Allí comenzó una entrecortada conversación. Una de ellas, la de imagen fuertemente masculina era las más apasionada, hablaba con desparpajo, con la seguridad que tienen los que han vivido tanto, con autoridad inflexible, nos habló de música, de política, de economía, de su vida en el Estado de México cuando era niña. La otra, de quien me gustaban sus ojos de Hush puppy, serenos, tiernos, ligeramente melancólicos, tenía una voz dulce y nos hablaba con cariñitos casi siempre respaldando las opiniones vertidas.
La gente se animaba a bailar y entonces un músico de blancas barbas, corazón romántico y pies ligeros se robó a una de nuestras recién conocidas amigas. Los vi alejarse con pudor y con el ritmo acompasado de los boleros, sus cuerpos buscaron el hombro, la cintura y los ojos. Se amoldaron el uno al otro para moverse al unisono, para abandonar en la pista sus soledades y el vestigio de alguna antigua miseria.
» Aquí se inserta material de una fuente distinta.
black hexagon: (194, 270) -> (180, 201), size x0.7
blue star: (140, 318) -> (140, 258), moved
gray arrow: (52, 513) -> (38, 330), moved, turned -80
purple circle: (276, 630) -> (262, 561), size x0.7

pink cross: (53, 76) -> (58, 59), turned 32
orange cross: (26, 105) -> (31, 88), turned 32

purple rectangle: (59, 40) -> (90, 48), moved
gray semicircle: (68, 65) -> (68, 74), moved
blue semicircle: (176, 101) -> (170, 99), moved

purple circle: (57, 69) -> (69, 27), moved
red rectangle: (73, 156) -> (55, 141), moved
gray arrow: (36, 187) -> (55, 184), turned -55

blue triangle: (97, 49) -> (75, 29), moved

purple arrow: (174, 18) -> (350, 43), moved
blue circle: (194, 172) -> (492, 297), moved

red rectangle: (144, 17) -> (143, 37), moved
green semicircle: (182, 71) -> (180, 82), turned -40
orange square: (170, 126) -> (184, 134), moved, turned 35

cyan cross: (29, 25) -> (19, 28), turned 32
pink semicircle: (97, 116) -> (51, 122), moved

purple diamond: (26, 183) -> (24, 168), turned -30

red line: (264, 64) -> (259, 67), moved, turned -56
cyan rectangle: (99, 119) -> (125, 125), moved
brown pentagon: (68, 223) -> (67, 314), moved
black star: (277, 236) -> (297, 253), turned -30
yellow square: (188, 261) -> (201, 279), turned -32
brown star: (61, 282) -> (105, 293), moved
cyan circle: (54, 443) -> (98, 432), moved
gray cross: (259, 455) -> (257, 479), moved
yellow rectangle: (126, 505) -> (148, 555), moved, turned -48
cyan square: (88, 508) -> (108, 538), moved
Fundirse en un solo cuerpo, sensuales, sexuales, dejándose llevar en cualquier dirección, perderse en la letra de una canción, en los pasos arrastrados suavemente por el suelo, todo esto en el breve tiempo que dura una pieza, y al final una palabra bonita, la sonrisa agradecida, la promesa de otro baile.
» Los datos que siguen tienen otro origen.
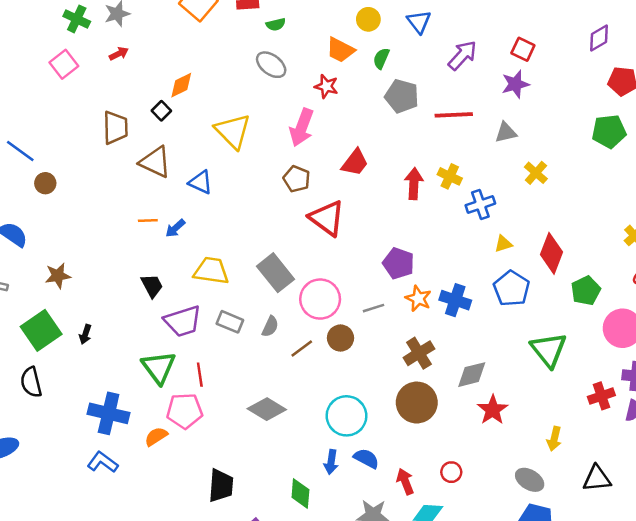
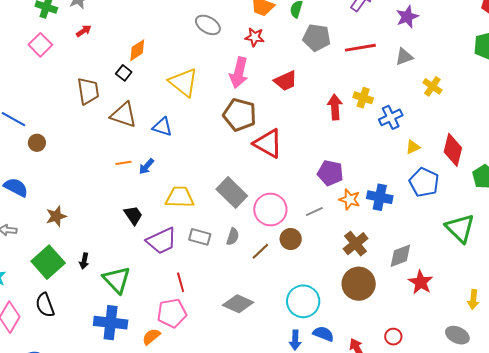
red trapezoid: (355, 163) -> (286, 81), moved, turned 35
brown pentagon: (297, 179) -> (240, 115), size x1.5
green triangle: (159, 367) -> (117, 280), moved

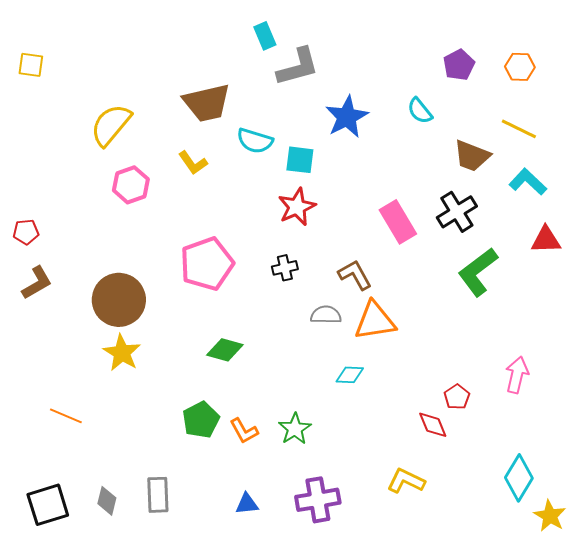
Tomás y yo estábamos felices de cumplir un año juntos, ellas por todo el tiempo de sus vidas. Miré al rededor y todos parecían rejuvenecidos, dejamos detrás la risa hilarante, el beso furtivo, los pies danzantes, la bebida generosa. Salimos envejecidos, afuera nos envolvió un ligero aroma a petate y nos cayó la noche.
4 comentarios:
HR
Felicidades por el tiempo que llevas con Tomás. Me hubiera gustado estar en "El Gran Vals" para echarme unas chelas con ustedes y platicar de música cubana, que también me fascina.
Saludines
Angelín
Caramba ese baile de la dama con el caballero me recordó la película "Aroma de mujer".
Nada como ver el sol salir, y verlo de nuevo ocultarse estando uno con la compañía adecuada.
Saludos a ritmo de vals.
El Zórpilo.
Mi querido amigo:
Me encantó tu relato, crónica, llena de sonidos, de iamgenes y de recuerdos porteños.. ah! El son cubano, en un congal de mi puerto jaracho, la compañia de una dama madura... Homo (que no dire tu nombre sin consentimiento) un abrazo.
Homo!!!
Mi bloggero favorito!!!
Lindo, precioso tu post. Y felicidades por el aniversario!!!
Me llevaste a ese lugar, me imaginé sentada en una mesa comiendo esos mariscos picantes con una Corona en la mano, (lo he hecho tantas veces después de largas noches de juerga), y luego, sentada ahí, junto a las nuevas amigas disfrutando del grupo cubano. Cuando vaya a México nos vamos a carretear!!! jajajaa!!!
Un beso para ti, felicidades de nuevo, y gracias por tus comentarios que me encantan!